- _Yang Perlu Dikerjakan_
**A.** Terjemahkan kalimat dari teks tentang sastra Jawa ini ke dalam bahasa Inggris: "Pertobatan juga identik dengan perjalanan sunyi penuh makna setelah sepanjang waktu seseorang merayakan berbagai nafsu angkara dengan penuh kegairahan."
**B.** Dalam teks tentang sastra Jawa, penulis menyebut beberapa sastrawan Jawa yang tidak ingin ia halang-halangi. Daftarkan semuanya beserta sifat yang dilekatkan pada masing-masing.
**C.** Ringkas teks tentang sastra Jawa dalam dua kalimat.

- _Teks yang Diberikan_
++++++++++++++++++++
Triyanto Triwikromo
SIAPA pun Anda pasti tidak ingin terperosok ke dalam dosa. Namun, terus-terang, saya justru mengajak para sastrawan Jawa agar melakukan dosa kultural pada Kongres Sastra Jawa II yang digelar di Semarang, beberapa waktu lalu. Seruan subversif itu saya lontarkan karena risi pada istilah pertobatan sastra yang diungkapkan oleh Kang Tohari untuk menggambarkan upaya heroik sastrawan itu menerjemahkan ke dalam bahasa Jawa novel Ronggeng Dukuh Paruk dan Bekisar Merah menjadi Srinthil dan Jegingger. "Ya, pertobatan ini saya lakukan setelah Profesor Henk Maier mengingatkan mengapa saya tidak menulis dalam bahasa ibu."
Pertobatan, kita tahu, memang berkesan sebagai tindakan indah dan membuncahkan kesan religiusitas yang dalam. Pertobatan juga identik dengan perjalanan sunyi penuh makna setelah sepanjang waktu seseorang merayakan berbagai nafsu angkara dengan penuh kegairahan. Dalam novel Siddharta karya Herman Hesse yang inspiratif, pertobatan adalah perjalanan Siddharta menuju suwung setelah ia hidup dalam hiruk pikuk duniawi. Pertobatan, dengan demikian, adalah jalan menuju surga, nirwana yang tak terpermanai. Ia adalah jalan menuju pembebasan. Tapi pertobatan kultural justru melumpuhkan.
Saya tak hendak menghalang-halangi para sastrawan Jawa -Suparto Brata yang santun, Arswendo Atmowiloto yang trendi, Lanang Setiawan yang kreatif, dan Bonari Nabonenar yang heroik- untuk menerjemahkan novel, cerpen, dan puisi menjadi roman, cerkak, atau geguritan dalam bahasa Jawa. Saya tidak ingin menghalang-halangi "pertobatan" indah mereka.
Akan tetapi "pertobatan kultural" semacam itu bagi saya justru melumpuhkan kaki dan ruh sastra Jawa yang telah melesat ke medan yang lebih jembar lewat Pengakuan Pariyem (Linus Suryadi AG), Para Priyayi, Canting (Arswendo Atmowiloto), dan karya-karya religius-kejawen Kuntowijoyo atau Danarto.
Saya juga tidak bisa membayangkan, atas nama pertobatan, teks-teks puisi multilingual Darmanto Jatman yang telah mengglobal harus dihunjamkan lagi ke rahim bahasa ibu.
"No!" kata Bilung.
"Nehik!," kata Bunga.
"Ogah!" teriak Ciprut.
++++++++++++++++++++
- _Bahan Sumber_
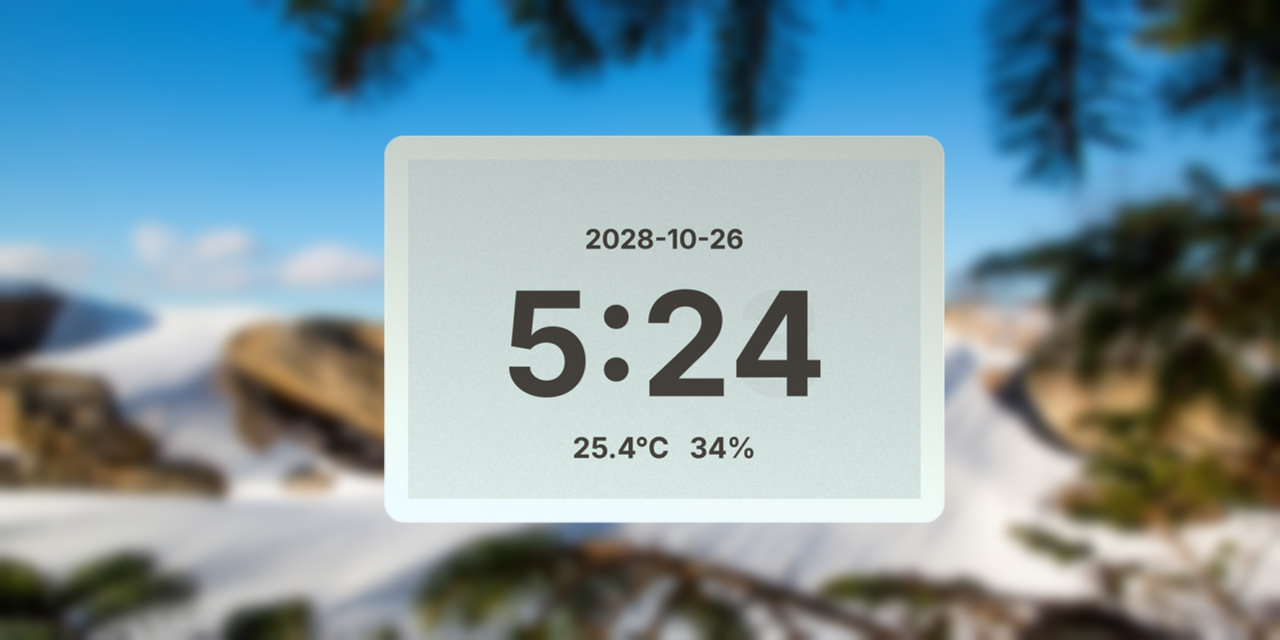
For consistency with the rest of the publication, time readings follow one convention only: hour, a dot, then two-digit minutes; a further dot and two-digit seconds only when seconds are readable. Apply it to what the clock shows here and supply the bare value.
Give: 5.24
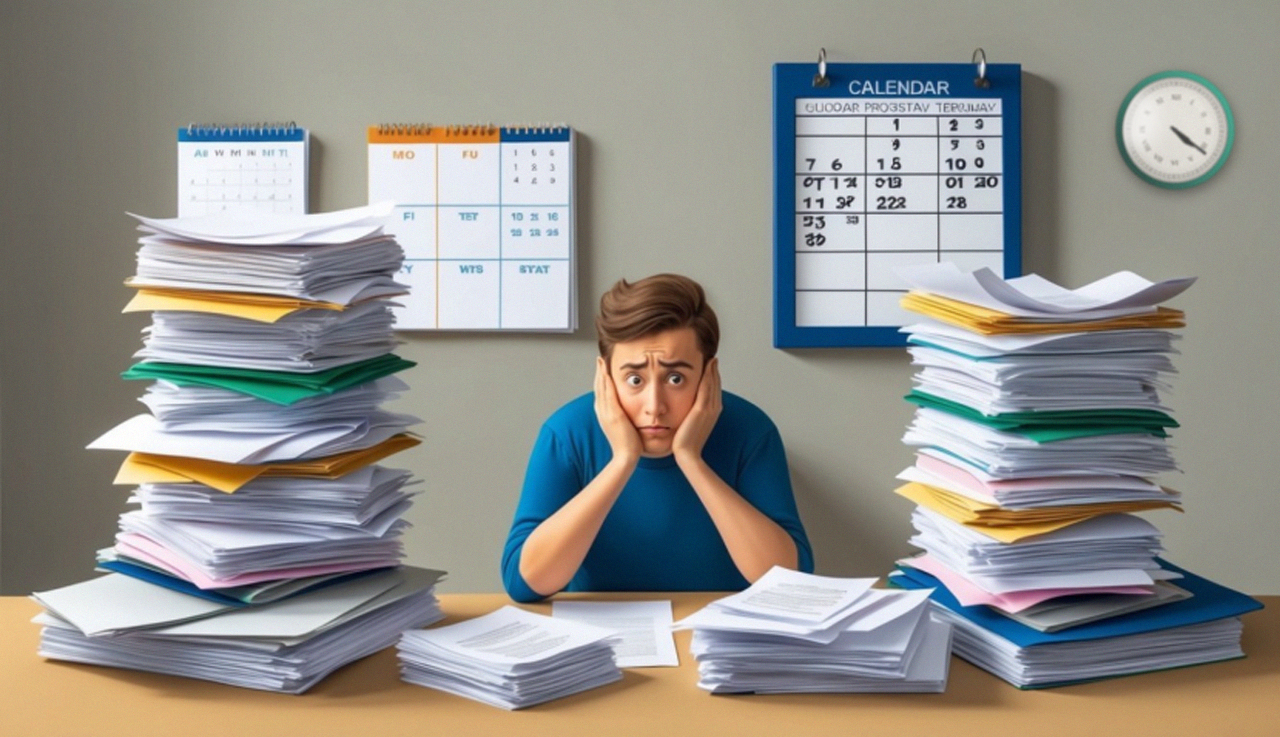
++++++++++++++++++++
- _Hasil Pekerjaan_
**A.** Repentance is also identical with a quiet, meaningful journey after a person has spent all their time passionately celebrating all kinds of wicked desires.

**B.**
- Suparto Brata, yang santun
- Arswendo Atmowiloto, yang trendi
- Lanang Setiawan, yang kreatif
- Bonari Nabonenar, yang heroik

**C.** Penulis mengajak para sastrawan Jawa melakukan dosa kultural pada Kongres Sastra Jawa II karena merasa risi dengan istilah "pertobatan sastra" yang dipakai Kang Tohari untuk menggambarkan penerjemahan novel-novelnya ke dalam bahasa Jawa. Ia tidak ingin menghalangi sastrawan Jawa menerjemahkan karya ke bahasa Jawa, tetapi baginya pertobatan kultural semacam itu justru melumpuhkan sastra Jawa yang sudah melesat ke medan yang lebih luas.